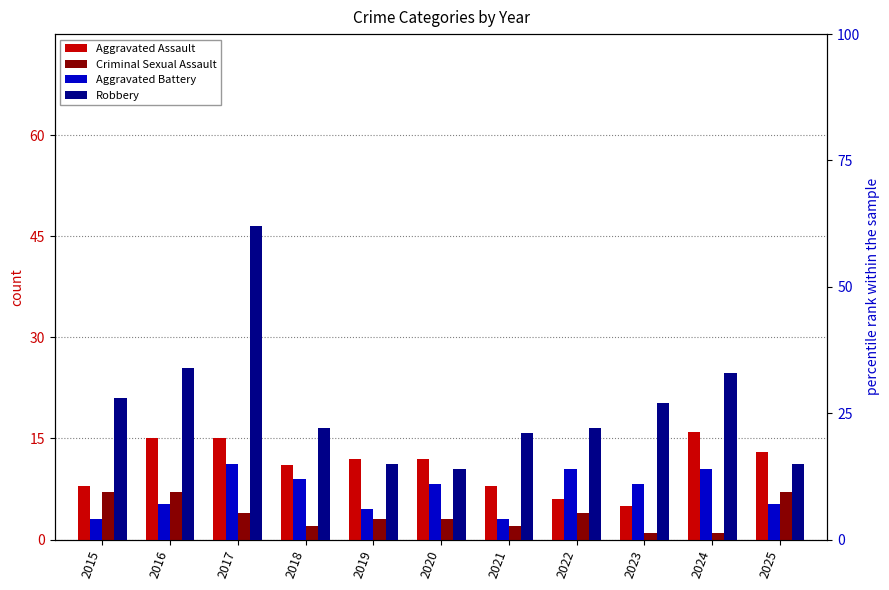

Count the number of data series in this chart.

4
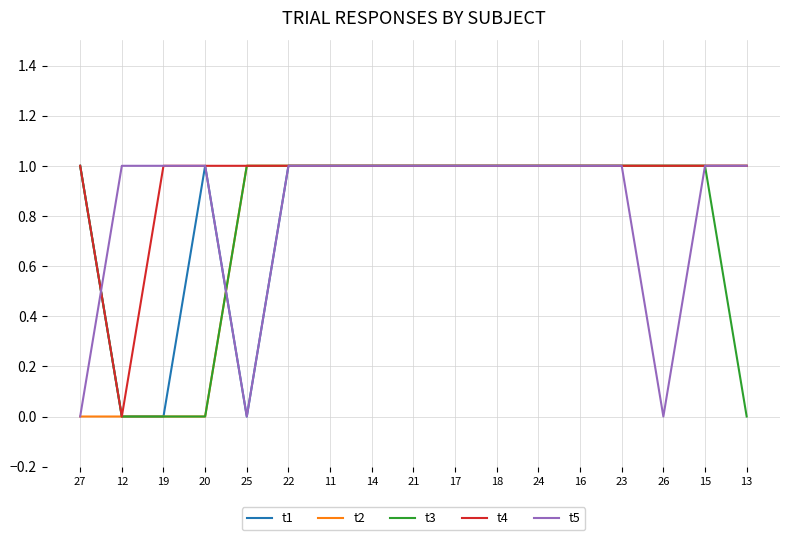

How many t3 values are between 1 and 2?

13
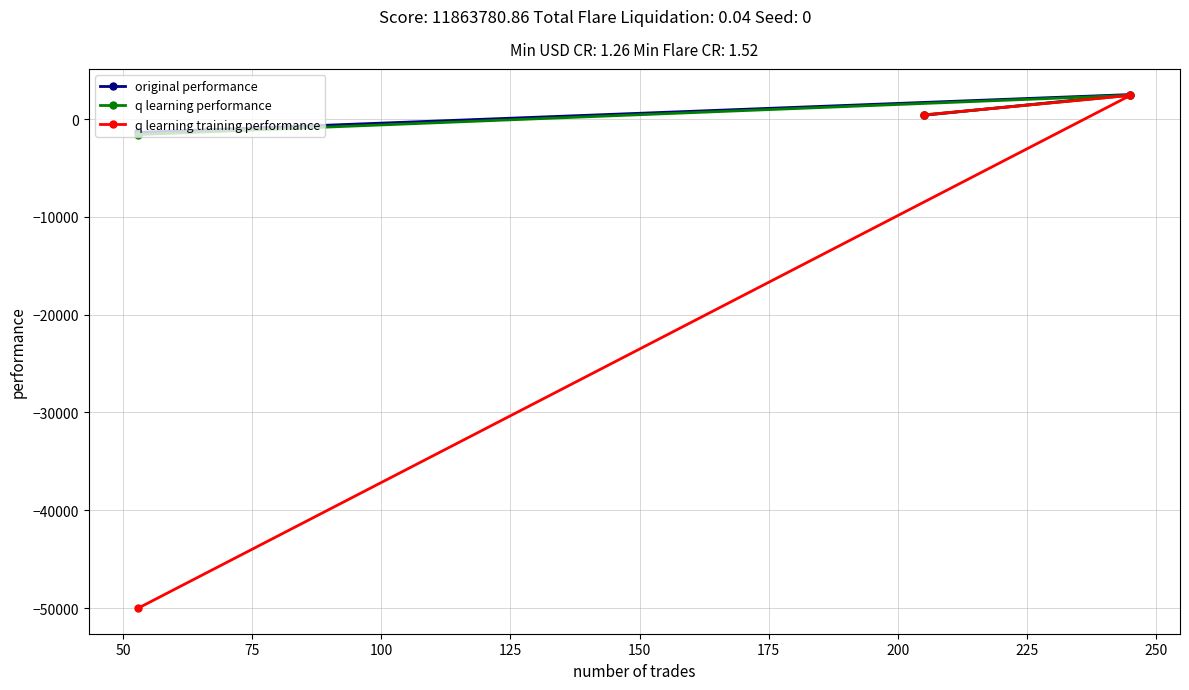

Does the chart have visible grid lines?

Yes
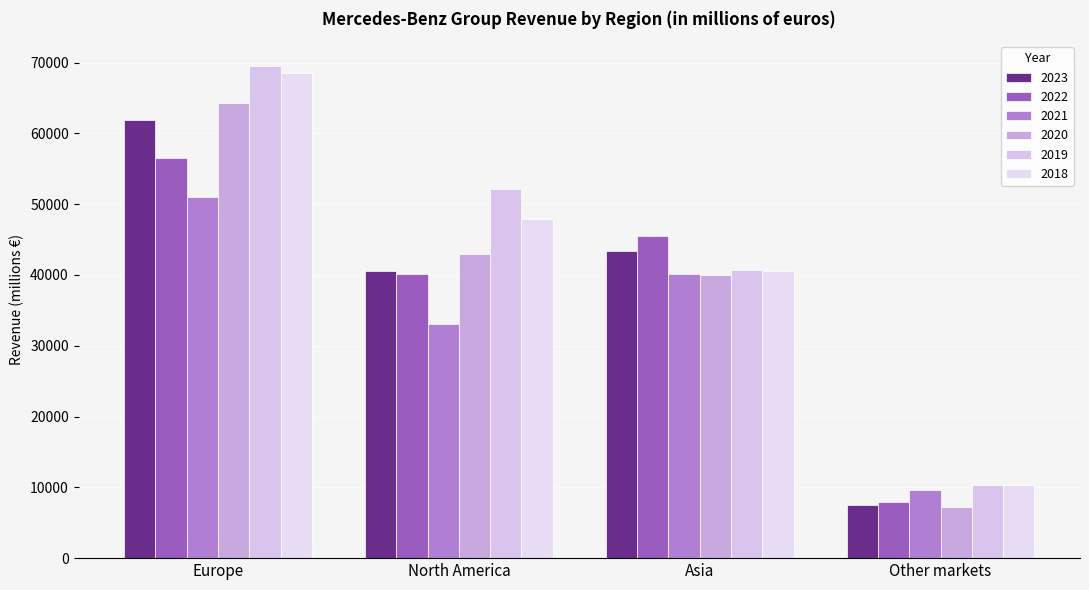

How many distinct data groups are displayed?

6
------------------------------------------------------------
Select each line in the items above that contains the string "data" and copy it out.

» Expected answer:
Count the number of data series in this chart.
How many distinct data groups are displayed?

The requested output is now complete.